◆ What the task asks: Below are the entries; give again exactly the lines from the one mentioning "<!-- water labels -->" through the one mentioning "<!-- north arrow -->", inclusive.
————
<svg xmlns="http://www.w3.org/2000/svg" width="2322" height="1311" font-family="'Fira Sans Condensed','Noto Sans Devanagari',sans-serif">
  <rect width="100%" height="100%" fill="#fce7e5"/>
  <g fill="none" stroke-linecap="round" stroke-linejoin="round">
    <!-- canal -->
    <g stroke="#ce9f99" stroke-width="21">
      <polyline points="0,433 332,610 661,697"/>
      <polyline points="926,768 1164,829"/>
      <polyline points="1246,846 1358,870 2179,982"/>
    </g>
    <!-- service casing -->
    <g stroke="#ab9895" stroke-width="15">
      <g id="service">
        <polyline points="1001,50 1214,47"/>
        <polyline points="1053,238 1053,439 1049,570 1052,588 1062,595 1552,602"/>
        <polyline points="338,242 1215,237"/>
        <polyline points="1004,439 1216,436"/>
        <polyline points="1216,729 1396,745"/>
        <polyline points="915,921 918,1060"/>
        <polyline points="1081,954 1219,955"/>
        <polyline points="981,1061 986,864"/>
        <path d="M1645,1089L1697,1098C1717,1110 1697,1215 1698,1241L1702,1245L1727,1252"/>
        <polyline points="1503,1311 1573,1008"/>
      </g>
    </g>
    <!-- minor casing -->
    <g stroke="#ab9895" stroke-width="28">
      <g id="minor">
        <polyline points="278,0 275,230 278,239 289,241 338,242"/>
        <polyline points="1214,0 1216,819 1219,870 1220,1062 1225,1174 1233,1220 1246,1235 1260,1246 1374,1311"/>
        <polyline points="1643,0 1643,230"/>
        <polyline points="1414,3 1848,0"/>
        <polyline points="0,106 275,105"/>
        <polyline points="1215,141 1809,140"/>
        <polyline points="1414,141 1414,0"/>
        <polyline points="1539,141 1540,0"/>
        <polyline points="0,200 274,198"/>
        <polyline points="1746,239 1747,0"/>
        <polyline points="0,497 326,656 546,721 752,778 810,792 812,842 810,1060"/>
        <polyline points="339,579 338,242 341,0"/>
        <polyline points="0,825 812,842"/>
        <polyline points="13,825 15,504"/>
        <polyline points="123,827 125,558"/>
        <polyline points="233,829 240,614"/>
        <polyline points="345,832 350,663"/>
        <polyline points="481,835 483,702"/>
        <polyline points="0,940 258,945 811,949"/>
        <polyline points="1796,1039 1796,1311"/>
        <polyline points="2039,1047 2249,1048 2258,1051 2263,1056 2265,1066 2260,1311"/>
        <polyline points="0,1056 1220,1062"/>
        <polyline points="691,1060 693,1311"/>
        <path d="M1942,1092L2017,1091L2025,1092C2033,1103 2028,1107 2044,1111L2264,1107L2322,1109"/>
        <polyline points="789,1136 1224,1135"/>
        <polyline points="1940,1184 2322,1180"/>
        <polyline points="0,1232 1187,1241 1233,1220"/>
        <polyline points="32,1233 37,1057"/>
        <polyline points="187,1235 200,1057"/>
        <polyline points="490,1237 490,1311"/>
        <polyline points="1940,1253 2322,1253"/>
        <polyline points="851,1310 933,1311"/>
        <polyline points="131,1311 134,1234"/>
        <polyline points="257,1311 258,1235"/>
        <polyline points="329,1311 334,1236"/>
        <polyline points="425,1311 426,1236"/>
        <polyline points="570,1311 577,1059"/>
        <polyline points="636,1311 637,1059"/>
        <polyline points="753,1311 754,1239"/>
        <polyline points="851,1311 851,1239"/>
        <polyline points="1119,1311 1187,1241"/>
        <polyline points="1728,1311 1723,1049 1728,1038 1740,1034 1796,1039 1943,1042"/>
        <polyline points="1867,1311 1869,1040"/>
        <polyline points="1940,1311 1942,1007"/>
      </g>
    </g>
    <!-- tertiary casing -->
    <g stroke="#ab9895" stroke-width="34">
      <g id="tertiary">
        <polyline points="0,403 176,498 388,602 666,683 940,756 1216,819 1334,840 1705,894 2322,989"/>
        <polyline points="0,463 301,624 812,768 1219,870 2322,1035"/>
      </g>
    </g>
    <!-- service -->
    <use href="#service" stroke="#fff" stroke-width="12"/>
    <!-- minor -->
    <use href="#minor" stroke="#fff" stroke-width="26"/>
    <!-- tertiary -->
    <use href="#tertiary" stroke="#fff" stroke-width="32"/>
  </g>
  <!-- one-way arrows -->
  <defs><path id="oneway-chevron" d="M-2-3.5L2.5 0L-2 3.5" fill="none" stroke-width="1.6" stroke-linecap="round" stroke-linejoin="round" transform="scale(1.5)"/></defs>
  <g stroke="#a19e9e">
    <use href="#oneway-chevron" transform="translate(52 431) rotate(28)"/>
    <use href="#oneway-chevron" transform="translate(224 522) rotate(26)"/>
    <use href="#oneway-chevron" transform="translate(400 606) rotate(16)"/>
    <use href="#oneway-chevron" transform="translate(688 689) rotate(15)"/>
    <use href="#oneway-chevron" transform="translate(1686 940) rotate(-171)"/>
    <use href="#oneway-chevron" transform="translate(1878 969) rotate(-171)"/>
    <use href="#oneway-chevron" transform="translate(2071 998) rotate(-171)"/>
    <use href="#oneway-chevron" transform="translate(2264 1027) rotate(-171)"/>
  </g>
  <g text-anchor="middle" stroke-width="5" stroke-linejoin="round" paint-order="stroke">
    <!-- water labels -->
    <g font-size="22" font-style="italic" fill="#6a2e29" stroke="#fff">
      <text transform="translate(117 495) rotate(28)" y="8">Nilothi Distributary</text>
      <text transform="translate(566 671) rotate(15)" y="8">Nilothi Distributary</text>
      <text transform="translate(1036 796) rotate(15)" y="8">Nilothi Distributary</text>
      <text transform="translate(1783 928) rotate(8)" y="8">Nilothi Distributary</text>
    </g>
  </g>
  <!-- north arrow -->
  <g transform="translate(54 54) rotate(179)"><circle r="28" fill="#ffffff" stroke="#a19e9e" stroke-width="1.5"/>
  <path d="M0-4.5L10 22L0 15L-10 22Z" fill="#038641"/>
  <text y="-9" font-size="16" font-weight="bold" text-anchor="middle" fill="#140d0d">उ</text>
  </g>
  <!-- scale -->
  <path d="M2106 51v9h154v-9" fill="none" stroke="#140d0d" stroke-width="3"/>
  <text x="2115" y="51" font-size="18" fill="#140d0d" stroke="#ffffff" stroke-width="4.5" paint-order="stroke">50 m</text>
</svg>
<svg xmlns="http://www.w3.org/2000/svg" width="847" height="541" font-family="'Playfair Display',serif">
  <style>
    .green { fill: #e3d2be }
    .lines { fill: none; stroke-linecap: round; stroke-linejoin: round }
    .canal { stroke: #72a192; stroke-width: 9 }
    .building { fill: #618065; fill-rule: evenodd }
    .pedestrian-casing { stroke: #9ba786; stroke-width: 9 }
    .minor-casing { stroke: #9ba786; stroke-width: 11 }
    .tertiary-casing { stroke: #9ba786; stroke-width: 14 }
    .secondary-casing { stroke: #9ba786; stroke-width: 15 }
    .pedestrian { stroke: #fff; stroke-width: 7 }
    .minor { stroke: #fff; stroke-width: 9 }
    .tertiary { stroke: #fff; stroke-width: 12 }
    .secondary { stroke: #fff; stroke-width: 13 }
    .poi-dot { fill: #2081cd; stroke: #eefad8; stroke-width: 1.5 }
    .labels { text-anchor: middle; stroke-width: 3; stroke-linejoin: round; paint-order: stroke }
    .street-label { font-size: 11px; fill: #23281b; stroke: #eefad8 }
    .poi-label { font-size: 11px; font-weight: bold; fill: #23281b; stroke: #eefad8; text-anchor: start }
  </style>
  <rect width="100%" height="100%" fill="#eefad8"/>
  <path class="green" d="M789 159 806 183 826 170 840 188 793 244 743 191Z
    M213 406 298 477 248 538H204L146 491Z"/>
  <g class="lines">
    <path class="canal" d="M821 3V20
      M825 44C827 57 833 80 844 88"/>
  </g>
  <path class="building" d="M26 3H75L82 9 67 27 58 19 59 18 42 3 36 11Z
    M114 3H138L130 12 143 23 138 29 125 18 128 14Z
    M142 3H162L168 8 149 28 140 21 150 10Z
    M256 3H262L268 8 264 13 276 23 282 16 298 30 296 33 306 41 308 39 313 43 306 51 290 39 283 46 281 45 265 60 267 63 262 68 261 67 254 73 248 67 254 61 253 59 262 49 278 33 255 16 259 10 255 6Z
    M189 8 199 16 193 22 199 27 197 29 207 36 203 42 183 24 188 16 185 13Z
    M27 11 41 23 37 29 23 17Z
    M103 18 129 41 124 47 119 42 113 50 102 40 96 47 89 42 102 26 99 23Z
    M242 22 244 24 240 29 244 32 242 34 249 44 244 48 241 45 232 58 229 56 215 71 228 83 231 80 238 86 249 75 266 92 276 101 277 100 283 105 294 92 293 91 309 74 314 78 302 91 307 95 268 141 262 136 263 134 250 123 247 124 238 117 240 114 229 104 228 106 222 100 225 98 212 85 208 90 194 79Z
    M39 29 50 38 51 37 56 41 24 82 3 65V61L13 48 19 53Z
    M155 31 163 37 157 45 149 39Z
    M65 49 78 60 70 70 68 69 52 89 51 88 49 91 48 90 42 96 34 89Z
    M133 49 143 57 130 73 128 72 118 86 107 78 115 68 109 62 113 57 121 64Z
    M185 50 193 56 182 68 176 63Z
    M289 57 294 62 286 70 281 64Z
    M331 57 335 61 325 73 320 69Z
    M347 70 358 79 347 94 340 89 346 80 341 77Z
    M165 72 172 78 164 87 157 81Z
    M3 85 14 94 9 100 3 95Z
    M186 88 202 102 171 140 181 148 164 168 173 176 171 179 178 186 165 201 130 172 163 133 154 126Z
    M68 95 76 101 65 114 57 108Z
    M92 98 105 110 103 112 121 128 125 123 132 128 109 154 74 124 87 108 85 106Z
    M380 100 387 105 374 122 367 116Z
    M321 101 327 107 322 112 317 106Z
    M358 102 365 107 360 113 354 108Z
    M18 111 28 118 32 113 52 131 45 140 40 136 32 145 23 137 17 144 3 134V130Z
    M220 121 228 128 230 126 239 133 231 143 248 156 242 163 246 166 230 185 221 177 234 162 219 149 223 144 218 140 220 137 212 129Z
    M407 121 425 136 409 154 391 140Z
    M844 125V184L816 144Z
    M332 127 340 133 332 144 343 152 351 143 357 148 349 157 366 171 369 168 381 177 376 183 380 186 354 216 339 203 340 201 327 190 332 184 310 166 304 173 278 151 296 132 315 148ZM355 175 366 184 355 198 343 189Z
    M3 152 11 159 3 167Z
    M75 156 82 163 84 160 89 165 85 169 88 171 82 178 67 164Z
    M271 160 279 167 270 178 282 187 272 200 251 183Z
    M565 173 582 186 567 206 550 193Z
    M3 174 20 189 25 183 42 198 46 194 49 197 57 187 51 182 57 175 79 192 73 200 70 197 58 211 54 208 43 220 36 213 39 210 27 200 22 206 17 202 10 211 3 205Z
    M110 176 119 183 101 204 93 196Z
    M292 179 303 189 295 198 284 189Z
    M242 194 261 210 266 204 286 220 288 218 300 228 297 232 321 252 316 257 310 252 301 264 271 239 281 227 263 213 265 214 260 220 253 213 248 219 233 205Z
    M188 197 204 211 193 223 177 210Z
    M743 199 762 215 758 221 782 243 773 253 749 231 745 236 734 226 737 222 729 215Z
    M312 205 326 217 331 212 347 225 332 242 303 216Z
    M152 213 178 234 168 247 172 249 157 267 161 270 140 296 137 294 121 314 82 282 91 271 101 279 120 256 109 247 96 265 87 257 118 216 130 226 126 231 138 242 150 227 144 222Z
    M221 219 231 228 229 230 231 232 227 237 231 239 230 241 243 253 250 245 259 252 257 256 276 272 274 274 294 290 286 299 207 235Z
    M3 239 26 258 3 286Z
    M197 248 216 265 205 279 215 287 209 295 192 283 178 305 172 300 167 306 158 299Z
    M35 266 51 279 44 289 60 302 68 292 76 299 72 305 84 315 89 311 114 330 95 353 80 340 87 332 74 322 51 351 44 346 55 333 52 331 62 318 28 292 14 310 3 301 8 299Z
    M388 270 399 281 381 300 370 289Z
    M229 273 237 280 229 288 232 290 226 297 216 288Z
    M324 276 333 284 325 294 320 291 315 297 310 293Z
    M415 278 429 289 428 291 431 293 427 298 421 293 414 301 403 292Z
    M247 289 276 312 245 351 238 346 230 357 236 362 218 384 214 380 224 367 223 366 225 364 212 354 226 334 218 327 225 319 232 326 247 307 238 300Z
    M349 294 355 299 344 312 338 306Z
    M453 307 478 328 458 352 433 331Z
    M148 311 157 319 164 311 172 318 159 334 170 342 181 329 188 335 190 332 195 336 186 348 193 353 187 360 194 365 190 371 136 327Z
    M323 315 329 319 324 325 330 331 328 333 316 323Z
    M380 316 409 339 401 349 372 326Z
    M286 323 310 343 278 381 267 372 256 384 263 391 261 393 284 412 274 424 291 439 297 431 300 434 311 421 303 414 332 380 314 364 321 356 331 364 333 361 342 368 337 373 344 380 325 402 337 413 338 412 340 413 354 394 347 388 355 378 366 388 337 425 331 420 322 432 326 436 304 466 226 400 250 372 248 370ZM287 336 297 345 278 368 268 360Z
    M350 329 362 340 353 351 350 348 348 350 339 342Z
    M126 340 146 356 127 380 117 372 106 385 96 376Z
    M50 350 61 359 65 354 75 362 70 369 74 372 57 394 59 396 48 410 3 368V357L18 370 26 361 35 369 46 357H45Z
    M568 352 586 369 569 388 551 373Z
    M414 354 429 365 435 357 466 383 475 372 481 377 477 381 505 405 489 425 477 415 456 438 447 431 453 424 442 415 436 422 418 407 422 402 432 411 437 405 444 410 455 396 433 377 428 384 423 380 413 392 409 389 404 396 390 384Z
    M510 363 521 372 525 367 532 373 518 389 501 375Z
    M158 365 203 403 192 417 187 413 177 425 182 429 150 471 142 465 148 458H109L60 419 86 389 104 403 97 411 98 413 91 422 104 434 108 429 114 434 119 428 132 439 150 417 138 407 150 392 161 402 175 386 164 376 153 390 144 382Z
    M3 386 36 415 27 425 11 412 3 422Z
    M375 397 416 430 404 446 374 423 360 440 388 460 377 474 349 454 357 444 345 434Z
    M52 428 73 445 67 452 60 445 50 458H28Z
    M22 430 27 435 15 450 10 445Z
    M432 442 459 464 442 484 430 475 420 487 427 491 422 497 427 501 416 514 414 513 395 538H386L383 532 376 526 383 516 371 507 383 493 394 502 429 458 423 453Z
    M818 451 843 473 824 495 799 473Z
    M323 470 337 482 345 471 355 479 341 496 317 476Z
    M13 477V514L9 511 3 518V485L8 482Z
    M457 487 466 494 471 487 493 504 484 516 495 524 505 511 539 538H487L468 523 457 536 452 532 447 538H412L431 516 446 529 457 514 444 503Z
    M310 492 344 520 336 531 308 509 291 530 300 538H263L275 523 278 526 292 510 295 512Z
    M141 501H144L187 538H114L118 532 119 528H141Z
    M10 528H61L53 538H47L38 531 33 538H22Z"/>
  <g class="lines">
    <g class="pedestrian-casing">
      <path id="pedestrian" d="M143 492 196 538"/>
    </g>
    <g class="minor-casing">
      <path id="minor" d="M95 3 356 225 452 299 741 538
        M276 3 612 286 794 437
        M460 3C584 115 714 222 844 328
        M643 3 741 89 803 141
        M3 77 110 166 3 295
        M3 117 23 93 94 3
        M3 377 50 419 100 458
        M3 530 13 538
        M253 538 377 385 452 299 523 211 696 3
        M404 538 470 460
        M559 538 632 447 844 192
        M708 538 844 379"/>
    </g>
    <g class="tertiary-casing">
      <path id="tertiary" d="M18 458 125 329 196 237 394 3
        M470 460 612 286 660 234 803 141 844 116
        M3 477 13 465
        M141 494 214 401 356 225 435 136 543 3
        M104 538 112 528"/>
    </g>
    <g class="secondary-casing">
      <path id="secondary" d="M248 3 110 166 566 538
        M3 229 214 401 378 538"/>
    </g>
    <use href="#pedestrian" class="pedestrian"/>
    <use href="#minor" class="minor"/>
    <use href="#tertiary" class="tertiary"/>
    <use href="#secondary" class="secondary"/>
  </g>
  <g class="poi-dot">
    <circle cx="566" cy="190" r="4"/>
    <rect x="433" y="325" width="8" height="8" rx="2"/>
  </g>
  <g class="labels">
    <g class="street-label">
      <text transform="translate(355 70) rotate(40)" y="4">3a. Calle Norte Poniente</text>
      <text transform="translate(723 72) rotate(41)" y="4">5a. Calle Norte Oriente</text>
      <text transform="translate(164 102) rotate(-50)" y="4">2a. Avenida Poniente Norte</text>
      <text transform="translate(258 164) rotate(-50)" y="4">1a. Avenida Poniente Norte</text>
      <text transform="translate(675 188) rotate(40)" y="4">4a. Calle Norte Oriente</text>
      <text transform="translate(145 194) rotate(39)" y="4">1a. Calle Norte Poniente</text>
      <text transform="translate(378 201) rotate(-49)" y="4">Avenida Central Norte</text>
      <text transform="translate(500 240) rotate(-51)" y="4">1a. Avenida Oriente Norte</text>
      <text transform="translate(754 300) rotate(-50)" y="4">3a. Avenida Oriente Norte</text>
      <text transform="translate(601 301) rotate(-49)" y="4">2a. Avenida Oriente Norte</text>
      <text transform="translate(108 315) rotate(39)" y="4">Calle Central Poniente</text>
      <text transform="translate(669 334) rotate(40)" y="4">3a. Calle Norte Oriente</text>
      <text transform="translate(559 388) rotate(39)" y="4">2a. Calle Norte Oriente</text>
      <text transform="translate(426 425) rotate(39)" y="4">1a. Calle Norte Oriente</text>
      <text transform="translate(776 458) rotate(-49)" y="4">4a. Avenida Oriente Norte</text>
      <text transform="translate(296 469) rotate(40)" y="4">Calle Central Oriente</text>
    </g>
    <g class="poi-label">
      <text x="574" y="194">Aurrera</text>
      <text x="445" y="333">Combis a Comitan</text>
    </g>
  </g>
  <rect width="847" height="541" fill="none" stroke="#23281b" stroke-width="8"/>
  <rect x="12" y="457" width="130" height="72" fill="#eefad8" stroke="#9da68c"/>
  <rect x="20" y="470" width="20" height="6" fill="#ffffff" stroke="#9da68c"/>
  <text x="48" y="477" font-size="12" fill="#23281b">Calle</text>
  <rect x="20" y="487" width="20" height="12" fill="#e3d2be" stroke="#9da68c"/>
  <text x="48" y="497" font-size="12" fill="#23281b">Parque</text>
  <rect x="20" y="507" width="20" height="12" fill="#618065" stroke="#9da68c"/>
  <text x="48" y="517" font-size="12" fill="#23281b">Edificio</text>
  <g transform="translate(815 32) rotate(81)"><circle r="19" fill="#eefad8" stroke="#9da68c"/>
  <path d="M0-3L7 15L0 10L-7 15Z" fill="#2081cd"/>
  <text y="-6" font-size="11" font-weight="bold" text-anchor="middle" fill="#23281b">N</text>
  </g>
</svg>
————
◆ Output for this exercise:
    <!-- water labels -->
    <g font-size="22" font-style="italic" fill="#6a2e29" stroke="#fff">
      <text transform="translate(117 495) rotate(28)" y="8">Nilothi Distributary</text>
      <text transform="translate(566 671) rotate(15)" y="8">Nilothi Distributary</text>
      <text transform="translate(1036 796) rotate(15)" y="8">Nilothi Distributary</text>
      <text transform="translate(1783 928) rotate(8)" y="8">Nilothi Distributary</text>
    </g>
  </g>
  <!-- north arrow -->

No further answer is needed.